Taking It All Into Account(ability)

How do you approach accountability? As I wrote in yesterday’s post, I’ve had times in my life where I’ve realised that my reactions and behaviour weren’t doing me any favours, and made a conscious decision to act differently in the future with the aim of being a better friend and person. Now I’ll be the first person to put my hand up and say I’m far from perfect, I make mistakes, and sometimes I make bad decisions that affect people around me. But at what stage do you stop and say “OK, that wasn’t my fault”?

Let me expand a little further. One of my biggest stumbling blocks with depression comes from interactions with my family (as we all know because I keep going on about it), but the fault is always mine in one way or another. On the one hand, every time I have a negative interaction with either my dad or my brother, every thing I try to bring up something that they may have done which has hurt my feelings, I get a retort about how it’s somehow either partially, or entirely in some cases, my fault. I.e. I’m too sensitive, or why am I making a big deal about something, or I’m too high-strung, or I’m just trying to start a fight for no reason. So, on this side of the argument, if they’re right, I am accountable. On the other hand, maybe they’re actually just being dicks for whatever reason.

Unfortunately, door number two still leaves me accountable because I’m taking their negative reactions on board and allowing it to affect my (already fragile) sense of self. So, the question of the day is: at what point so I stop making myself accountable? How do I distinguish between being responsible for things that I they say I am doing, and whether they are just deflecting from having to look at their own behaviour?

In my case, anxiety and self-confidence play a big role in this problem. For many of you, it will seem obvious that self-confidence is really key in being able to properly accept or refuse responsibility for events that happen, and I would completely agree, however depression has a way of killing self-confidence in the most brutal of ways. These disagreements with my family, and subsequent comments about my attitude and behaviour, are always followed by the thought, “what if they’re right?” Not only has depression stripped me of my self-confidence, it’s also taken away my ability to objectively view situations like this without over-analysing myself into the role of responsibility.

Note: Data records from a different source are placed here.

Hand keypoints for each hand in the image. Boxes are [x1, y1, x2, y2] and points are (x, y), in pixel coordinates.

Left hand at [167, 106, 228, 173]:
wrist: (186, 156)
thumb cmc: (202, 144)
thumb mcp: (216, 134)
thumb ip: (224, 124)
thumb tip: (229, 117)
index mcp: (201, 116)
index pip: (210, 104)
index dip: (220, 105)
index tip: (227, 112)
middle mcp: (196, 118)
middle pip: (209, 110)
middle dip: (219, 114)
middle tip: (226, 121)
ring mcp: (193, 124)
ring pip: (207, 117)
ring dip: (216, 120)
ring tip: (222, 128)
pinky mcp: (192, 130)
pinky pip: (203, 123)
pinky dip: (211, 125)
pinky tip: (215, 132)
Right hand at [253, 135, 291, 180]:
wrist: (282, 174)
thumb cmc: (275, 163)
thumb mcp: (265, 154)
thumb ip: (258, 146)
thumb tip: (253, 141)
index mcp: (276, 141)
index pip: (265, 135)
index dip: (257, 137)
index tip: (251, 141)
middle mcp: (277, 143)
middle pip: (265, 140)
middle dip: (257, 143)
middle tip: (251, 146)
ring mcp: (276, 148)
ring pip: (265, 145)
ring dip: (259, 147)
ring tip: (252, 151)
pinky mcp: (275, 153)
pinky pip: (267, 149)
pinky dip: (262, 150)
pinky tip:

So, then, how does someone trying to make the journey from depression to happiness, deal with and process accountability? Going forward, I think I’m going to choose to avoid negativity. I’m going to make a conscious effort to only make positive comments, to avoid confrontation, to draw back from conversations that hold negativity towards myself or anyone else, and to overall try to view the glass as half full instead of potentially laced with poison. The goal of this is to put myself in a position where, when these accusations of being too emotional, or making a big deal about nothing come up, I’ll be in a better mental state to handle it and (hopefully) shrug it off or accept it as feedback.

I’m hoping to see a psychiatrist in the next couple of weeks, and hopefully CBT (Cognitive Behavioural Therapy) will be something we can work on, which will hopefully help give me the tools I need to better handle these things. Until then, I’ll keep doing my best with what I have.

In other, less depressing news, I purchased this today: Dumbledore quote wall art
I’ve never really been a huge fan of inspirational quotes (with a few exceptions), but I’m finding lately that it’s nice to draw strength from something if I don’t have enough myself. I need to repaint the room it’s going in but I might put it up for now anyway.

And on that awkward note, signing off!